The voluntary carbon credit market – what is it and how does it work?
Ritvars Podziņš
Thursday, February 1, 2024
The carbon (CO2) credit market is growing rapidly around the world, thanks to increasing environmental demands. As more and more companies seek to reduce their environmental impact, both the supply and demand for carbon credits continue to grow. The voluntary carbon market system has become popular not only in agriculture but also in forestry. In this article, you will learn about what the voluntary carbon market is and how it works.
What is a carbon market?
It is important to emphasise from the very beginning that there are two types of carbon markets. The voluntary carbon market should not be confused with the mandatory or compliance carbon market, which is an internationally regulated carbon trading system.
Carbon markets are systems that are linked to reducing carbon emissions. They facilitate trade between buyers and sellers in the form of certificates or credits that reduce, avoid or accumulate emissions. Carbon markets are created by governments or private organisations to support environmental, sustainability, and climate change targets that include the reduction and removal of CO2 or other greenhouse gas (methane, nitrous oxide) emissions.
Carbon market trends worldwide
The carbon market has seen a marked increase since 2016, with the adoption of the Paris Agreement, which sets out an action plan to limit global warming by keeping average temperatures to 1.5 degrees Celsius, and is therefore binding on us. In 2021, it was reported that the value of the global carbon market surged to a record $ 851 billion and is expected to grow even more in the next decade. The European Union (EU) is also close to introducing a carbon farming system in the region that would standardise carbon credit sequestration processes and incentivise the achievement of climate targets.
The value of the voluntary carbon market continues to grow rapidly. It has increased by 48% since 2021 and is expected to reach a value of around $ 50 billion in 2030.
Development of the voluntary carbon market (USD billion)

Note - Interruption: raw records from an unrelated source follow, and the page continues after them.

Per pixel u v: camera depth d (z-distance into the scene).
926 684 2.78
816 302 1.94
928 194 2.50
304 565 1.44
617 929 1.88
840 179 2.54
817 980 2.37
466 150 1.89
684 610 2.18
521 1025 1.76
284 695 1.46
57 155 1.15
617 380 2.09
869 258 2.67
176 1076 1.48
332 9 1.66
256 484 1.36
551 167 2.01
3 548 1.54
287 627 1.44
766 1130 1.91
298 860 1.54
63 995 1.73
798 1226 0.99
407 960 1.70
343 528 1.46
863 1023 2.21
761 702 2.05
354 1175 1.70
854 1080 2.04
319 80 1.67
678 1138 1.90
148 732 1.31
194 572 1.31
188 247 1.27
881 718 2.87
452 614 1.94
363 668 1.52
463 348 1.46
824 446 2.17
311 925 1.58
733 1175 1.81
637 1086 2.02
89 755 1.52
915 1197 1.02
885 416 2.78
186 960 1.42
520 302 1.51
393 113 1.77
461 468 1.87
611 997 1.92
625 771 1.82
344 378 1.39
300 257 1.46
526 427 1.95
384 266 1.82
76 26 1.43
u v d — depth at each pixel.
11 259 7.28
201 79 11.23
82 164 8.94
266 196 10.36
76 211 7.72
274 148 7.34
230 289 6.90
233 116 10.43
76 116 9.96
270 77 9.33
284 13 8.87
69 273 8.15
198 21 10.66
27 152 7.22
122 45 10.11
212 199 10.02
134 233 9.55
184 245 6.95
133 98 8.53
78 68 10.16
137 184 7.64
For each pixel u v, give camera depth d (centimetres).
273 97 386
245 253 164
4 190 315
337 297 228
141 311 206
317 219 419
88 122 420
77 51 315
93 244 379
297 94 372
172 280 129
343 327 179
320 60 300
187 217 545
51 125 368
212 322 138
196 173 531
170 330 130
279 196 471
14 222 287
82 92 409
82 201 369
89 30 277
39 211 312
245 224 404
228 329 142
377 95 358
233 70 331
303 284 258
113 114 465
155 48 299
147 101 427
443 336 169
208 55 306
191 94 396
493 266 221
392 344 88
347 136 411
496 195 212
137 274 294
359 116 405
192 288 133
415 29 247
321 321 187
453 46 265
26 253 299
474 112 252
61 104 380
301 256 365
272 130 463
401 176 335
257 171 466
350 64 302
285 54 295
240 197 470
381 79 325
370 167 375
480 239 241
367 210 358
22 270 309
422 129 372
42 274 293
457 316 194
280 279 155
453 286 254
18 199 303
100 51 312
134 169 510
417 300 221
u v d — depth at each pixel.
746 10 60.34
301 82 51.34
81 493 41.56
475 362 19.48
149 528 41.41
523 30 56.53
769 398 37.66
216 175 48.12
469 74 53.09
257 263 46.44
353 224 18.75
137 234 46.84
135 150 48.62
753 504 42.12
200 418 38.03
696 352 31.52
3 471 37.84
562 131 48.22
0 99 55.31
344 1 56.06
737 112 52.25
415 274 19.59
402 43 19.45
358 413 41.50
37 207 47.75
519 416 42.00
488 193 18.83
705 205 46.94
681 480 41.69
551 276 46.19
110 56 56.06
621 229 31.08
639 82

Source: A blueprint for scaling voluntary carbon markets to meet the climate challenge
Mandatory or compliance carbon market
Compliance carbon markets, also referred to as mandatory or regulatory markets, are structured around national, regional, or international requirements for greenhouse gas emission limitations. This is regulated by individual countries or international regulations and is designed to have major emitters, such as various factories, gradually reduce their emissions. The EU Emissions Trading System (ETS) is the best-known example. In it, emission allowances are traded in emissions trading schemes between countries. The main objective of this market is to limit emissions.
Some examples of regulatory compliance markets are:
EU Trading System (ETS);
Clean Development Mechanism (CDM);
What is the voluntary carbon market?
The voluntary carbon market is a system for trading carbon credits – units for reducing or avoiding greenhouse gas emissions. The voluntary market involves private organisations, where one side of the market develops project to remove or reduce GHG emissions and generate carbon credits, and the other funds the decarbonization projects by buying the credits with the intention to offset its emissions. This market operates outside the regulatory regime and, using a voluntary market mechanism, organisations can generate carbon credits through various environmental projects, and large corporations can buy these offsets. Many large companies participate in the voluntary carbon market because they consider it a socially responsible decision.
The voluntary carbon market operates independently of the mandatory carbon market.
Where did the voluntary carbon credit market originate?
The origins of the free carbon market lie in the United States (US) in the late 1980s, where the first transaction was between the US energy company AES, on whose behalf the Guatemalan NGO CARE organised a project providing finance for local farmers to plant trees. This was followed by the creation in the mid-1990s of the Environmental Resources Fund (later renamed the American Carbon Registry), the first private registry of voluntary offsets in the US. Carbon offsets under compliance mechanisms then began with the Kyoto Protocol, which also opened the way for the gradual development of a free carbon market.
The Kyoto Protocol is one of the most important international legal instruments for combatting climate change. It includes commitments by industrialised countries to reduce their GHG emissions that cause global warming.
What is a carbon credit?
At this point, it is important to remember what a carbon credit is. A carbon credit is an offset or offsetting unit purchased by companies as one of the options to reduce their environmental impact. The EU regulation, the European Green Deal, represents a major commitment to drastically reduce our carbon footprint by 2050. Companies are therefore willing to buy CO2 credits to implement environmental changes that go beyond their current capabilities.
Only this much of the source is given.